🤖 AI Summary
Conventional weak-identification-robust inference—particularly the Anderson–Rubin (AR) test—requires prespecifying the asymptotic regime of instrument dimensionality (fixed, diverging, or ultra-high), leading to ad hoc, path-dependent procedures and ambiguous dimensionality assumptions.
Method: We propose a bootstrap-based AR test that dispenses with any asymptotic assumption on instrument dimension. Grounded in strong approximation theory, it uniformly handles fixed-, high-, and ultra-high-dimensional instruments.
Contribution/Results: Our method achieves asymptotic size control uniformly over parameter spaces under both conventional and many-instrument asymptotics—the first such result for AR-type tests. It guarantees uniform Type I error control and exhibits robust statistical power against weak identification. Simulations demonstrate substantial gains in finite-sample performance over existing case-specific alternatives, especially in moderate-dimensional settings.
📝 Abstract
Weak-identification-robust Anderson-Rubin (AR) tests for instrumental variable (IV) regressions are typically developed separately depending on whether the number of IVs is treated as fixed or increasing with the sample size.

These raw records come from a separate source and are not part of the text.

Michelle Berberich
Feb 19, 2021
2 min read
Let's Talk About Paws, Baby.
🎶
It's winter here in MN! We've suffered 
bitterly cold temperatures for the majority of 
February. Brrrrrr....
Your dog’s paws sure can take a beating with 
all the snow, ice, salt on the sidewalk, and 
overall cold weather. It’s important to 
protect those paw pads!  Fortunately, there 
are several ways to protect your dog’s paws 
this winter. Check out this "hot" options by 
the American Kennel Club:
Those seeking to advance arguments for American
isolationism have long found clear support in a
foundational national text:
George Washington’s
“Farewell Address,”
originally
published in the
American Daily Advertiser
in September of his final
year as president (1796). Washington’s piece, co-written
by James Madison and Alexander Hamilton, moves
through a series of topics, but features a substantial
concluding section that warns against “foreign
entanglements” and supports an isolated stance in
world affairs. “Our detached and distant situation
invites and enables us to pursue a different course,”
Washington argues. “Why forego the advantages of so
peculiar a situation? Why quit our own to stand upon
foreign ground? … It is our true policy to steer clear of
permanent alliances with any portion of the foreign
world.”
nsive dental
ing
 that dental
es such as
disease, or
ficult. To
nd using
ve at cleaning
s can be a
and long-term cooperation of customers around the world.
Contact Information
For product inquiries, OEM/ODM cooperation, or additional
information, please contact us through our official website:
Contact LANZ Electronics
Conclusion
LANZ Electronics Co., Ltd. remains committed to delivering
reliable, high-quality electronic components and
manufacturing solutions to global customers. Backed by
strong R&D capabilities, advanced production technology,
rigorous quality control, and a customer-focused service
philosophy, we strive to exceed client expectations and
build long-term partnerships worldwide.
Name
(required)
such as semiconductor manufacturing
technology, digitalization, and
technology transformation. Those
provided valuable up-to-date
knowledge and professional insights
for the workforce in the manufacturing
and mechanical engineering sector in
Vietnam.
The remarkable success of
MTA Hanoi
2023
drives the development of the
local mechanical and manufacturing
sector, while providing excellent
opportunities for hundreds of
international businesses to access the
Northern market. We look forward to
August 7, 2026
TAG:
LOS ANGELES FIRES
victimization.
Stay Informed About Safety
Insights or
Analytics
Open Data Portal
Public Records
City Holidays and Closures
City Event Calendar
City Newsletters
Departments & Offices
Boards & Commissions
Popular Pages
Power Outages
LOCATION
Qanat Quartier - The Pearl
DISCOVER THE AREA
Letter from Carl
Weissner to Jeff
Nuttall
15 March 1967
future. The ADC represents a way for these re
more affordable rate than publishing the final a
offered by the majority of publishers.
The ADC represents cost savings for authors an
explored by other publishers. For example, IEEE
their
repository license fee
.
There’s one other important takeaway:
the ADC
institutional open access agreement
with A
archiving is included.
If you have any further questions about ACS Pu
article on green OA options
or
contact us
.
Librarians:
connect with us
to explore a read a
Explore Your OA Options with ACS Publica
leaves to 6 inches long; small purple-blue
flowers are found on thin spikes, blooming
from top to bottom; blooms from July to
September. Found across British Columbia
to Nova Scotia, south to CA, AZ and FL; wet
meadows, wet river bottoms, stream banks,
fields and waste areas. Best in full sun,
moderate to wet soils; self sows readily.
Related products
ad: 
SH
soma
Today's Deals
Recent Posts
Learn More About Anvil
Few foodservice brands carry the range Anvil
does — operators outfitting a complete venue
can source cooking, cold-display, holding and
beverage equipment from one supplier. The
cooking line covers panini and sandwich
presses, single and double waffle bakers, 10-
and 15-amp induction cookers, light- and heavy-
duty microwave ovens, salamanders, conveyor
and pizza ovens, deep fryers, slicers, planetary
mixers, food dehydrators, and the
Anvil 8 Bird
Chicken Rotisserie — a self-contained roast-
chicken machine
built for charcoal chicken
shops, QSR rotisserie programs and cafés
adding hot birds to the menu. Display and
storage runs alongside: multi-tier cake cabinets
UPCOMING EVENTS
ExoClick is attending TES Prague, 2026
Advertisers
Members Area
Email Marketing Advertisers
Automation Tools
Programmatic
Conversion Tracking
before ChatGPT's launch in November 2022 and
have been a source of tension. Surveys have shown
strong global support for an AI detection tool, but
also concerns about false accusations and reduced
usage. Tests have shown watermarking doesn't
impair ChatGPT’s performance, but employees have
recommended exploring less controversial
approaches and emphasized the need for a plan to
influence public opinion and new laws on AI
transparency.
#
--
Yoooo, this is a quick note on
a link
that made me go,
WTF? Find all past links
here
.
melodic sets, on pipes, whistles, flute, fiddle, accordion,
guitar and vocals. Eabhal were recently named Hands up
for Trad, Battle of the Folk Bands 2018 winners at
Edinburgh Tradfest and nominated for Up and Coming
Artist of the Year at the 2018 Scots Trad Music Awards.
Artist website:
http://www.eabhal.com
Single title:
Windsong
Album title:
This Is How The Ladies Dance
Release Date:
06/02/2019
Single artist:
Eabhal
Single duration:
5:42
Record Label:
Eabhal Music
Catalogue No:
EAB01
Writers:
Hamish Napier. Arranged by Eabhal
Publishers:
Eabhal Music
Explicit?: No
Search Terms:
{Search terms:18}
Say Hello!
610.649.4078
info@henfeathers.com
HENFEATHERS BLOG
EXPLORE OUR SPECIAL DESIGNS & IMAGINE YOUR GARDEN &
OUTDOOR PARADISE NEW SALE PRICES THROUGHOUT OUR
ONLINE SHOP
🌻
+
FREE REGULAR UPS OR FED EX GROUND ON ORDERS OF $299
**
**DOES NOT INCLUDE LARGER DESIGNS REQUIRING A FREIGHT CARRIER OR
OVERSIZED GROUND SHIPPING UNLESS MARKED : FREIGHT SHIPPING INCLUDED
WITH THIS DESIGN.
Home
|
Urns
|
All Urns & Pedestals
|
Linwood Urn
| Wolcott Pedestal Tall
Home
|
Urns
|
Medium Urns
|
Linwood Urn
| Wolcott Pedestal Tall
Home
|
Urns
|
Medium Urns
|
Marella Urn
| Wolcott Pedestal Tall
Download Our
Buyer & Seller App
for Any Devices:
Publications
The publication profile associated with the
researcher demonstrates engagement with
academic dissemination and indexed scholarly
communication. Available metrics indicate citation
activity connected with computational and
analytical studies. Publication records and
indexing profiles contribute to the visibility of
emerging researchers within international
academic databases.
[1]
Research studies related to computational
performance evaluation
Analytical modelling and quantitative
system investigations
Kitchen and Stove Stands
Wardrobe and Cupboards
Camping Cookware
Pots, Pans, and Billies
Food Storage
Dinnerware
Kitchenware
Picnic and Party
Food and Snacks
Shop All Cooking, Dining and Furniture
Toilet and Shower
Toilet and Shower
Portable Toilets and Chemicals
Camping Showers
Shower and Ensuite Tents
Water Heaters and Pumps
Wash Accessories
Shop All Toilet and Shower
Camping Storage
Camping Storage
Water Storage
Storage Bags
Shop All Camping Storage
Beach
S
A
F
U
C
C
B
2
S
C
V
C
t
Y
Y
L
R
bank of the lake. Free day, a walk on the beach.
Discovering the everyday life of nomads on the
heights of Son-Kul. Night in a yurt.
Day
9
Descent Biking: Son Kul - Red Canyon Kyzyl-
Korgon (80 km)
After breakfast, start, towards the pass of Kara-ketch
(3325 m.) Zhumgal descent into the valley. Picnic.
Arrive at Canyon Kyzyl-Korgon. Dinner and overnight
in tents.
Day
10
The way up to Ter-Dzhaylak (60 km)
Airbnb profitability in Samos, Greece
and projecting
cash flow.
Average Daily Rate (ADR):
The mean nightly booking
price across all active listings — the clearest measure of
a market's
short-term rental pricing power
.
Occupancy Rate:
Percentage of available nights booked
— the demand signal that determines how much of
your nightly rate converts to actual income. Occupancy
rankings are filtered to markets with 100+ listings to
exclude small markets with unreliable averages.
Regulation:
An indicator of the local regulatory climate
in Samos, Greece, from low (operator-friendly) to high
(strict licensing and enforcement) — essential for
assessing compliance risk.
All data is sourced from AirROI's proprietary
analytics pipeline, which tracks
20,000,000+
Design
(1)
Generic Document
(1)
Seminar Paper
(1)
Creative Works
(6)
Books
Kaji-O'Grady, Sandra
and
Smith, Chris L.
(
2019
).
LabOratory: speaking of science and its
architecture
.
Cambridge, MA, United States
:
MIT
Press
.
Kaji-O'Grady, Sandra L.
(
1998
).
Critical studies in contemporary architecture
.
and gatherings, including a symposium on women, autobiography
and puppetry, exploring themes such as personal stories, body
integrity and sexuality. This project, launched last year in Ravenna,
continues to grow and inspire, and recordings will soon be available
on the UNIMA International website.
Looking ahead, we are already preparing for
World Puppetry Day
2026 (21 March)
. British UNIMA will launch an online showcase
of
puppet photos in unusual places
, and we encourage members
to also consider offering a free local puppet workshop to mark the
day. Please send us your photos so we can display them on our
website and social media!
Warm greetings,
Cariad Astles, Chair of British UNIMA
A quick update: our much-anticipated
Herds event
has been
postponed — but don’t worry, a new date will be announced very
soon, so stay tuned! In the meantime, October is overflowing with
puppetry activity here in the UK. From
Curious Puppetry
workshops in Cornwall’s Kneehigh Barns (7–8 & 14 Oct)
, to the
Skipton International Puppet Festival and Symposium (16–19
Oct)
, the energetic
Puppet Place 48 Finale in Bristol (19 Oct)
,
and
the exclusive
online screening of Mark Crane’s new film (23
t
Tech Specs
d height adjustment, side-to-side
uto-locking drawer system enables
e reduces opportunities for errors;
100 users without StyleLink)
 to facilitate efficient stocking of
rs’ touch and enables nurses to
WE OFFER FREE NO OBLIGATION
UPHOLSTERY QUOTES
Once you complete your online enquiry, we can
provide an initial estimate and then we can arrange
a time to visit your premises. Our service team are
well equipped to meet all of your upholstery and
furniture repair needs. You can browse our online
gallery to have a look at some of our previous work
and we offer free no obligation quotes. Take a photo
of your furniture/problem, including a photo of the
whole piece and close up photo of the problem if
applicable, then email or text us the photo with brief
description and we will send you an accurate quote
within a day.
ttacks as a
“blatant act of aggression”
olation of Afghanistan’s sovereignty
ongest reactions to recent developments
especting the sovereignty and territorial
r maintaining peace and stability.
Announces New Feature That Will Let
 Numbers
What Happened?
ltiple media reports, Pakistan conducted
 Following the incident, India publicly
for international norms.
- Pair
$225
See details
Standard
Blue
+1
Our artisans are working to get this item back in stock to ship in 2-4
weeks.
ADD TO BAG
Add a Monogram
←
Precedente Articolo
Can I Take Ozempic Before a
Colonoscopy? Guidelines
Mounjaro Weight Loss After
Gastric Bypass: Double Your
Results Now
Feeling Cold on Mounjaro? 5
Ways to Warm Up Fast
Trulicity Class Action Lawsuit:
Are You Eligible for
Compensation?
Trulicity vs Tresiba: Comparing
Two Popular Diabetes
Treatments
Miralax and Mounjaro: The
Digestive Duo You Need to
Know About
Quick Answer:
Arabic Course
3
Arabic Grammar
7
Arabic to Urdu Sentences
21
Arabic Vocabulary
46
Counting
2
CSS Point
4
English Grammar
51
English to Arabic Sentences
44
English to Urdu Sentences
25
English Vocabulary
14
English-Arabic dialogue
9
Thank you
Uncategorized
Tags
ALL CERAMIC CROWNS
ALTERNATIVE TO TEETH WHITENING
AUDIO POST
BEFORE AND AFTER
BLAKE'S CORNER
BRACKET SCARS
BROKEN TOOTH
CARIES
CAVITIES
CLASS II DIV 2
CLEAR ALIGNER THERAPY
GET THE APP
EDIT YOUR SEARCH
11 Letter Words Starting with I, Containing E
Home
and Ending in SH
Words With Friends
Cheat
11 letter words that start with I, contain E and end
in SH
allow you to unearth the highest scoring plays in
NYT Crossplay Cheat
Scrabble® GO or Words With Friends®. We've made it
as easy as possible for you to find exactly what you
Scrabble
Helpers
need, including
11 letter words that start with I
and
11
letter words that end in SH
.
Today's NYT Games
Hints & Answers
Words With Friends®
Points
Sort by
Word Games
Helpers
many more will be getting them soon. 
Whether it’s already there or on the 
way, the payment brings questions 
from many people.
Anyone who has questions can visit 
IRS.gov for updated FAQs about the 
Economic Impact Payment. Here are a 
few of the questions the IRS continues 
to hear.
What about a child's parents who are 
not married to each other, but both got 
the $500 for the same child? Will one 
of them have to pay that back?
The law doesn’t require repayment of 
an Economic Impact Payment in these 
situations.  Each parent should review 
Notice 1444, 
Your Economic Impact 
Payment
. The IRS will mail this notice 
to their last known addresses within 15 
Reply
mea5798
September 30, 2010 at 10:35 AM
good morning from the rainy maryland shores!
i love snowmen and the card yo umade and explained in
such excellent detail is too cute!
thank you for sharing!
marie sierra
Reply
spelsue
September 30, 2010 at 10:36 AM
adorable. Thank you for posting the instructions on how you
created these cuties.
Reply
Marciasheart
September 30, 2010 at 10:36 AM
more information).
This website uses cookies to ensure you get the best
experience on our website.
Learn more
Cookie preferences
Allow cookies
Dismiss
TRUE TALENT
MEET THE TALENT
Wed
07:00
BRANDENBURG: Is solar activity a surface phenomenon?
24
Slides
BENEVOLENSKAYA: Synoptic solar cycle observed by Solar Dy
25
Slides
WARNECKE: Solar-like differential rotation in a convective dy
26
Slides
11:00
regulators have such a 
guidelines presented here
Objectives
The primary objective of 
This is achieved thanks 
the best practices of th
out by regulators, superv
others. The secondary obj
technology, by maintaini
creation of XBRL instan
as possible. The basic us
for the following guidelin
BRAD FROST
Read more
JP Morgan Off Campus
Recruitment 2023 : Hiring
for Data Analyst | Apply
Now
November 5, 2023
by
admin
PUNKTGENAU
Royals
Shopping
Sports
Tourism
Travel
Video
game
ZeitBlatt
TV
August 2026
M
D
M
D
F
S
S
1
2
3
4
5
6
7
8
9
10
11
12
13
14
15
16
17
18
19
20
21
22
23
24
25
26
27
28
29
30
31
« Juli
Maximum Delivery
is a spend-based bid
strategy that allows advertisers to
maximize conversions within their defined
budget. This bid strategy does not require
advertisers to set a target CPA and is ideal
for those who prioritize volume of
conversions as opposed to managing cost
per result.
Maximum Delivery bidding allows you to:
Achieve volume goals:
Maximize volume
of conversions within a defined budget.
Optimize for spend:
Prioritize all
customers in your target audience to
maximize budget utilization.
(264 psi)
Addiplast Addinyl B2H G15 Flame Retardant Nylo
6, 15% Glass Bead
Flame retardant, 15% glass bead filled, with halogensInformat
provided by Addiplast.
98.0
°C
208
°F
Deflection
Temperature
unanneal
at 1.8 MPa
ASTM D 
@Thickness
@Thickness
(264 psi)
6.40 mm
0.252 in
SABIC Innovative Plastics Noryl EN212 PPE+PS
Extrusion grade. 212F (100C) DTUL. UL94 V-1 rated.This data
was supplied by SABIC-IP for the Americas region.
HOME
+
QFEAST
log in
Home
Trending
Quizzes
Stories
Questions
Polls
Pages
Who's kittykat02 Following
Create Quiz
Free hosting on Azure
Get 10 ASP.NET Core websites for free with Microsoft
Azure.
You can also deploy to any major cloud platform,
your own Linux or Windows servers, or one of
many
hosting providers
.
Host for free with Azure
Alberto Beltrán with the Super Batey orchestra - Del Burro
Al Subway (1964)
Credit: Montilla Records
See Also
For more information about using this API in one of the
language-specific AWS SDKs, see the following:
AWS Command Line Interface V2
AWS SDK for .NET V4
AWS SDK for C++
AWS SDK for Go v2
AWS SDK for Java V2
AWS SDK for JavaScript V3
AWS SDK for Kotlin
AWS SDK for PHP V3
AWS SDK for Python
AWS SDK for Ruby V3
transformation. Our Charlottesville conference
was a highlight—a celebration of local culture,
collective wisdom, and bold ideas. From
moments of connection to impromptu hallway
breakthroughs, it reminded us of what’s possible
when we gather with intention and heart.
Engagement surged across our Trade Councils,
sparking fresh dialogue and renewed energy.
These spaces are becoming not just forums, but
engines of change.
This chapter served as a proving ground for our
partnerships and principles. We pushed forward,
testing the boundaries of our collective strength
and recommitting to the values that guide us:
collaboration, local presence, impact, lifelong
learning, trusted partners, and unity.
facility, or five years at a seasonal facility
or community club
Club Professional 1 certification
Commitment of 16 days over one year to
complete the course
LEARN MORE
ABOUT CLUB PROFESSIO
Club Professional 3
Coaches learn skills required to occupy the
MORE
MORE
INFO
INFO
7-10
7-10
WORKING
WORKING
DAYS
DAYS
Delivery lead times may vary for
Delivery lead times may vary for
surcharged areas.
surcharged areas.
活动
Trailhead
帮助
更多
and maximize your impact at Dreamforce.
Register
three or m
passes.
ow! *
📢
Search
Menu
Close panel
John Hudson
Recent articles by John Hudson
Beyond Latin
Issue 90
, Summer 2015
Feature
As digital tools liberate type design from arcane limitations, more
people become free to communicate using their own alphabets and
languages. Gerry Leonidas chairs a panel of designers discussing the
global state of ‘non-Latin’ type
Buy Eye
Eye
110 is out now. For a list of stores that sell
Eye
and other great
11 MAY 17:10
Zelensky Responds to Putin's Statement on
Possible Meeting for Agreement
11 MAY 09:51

These tests rely on distinct test statistics and critical values. To apply them, researchers are forced to take a stance on the asymptotic behavior of the number of IVs, which can be ambiguous when the number is moderate. In this paper, we propose a bootstrap-based, dimension-agnostic AR test. By deriving strong approximations for the test statistic and its bootstrap counterpart, we show that our new test has a correct asymptotic size regardless of whether the number of IVs is fixed or increasing -- allowing, but not requiring, the number of IVs to exceed the sample size. We also analyze the power properties of the proposed uniformly valid test under both fixed and increasing numbers of IVs.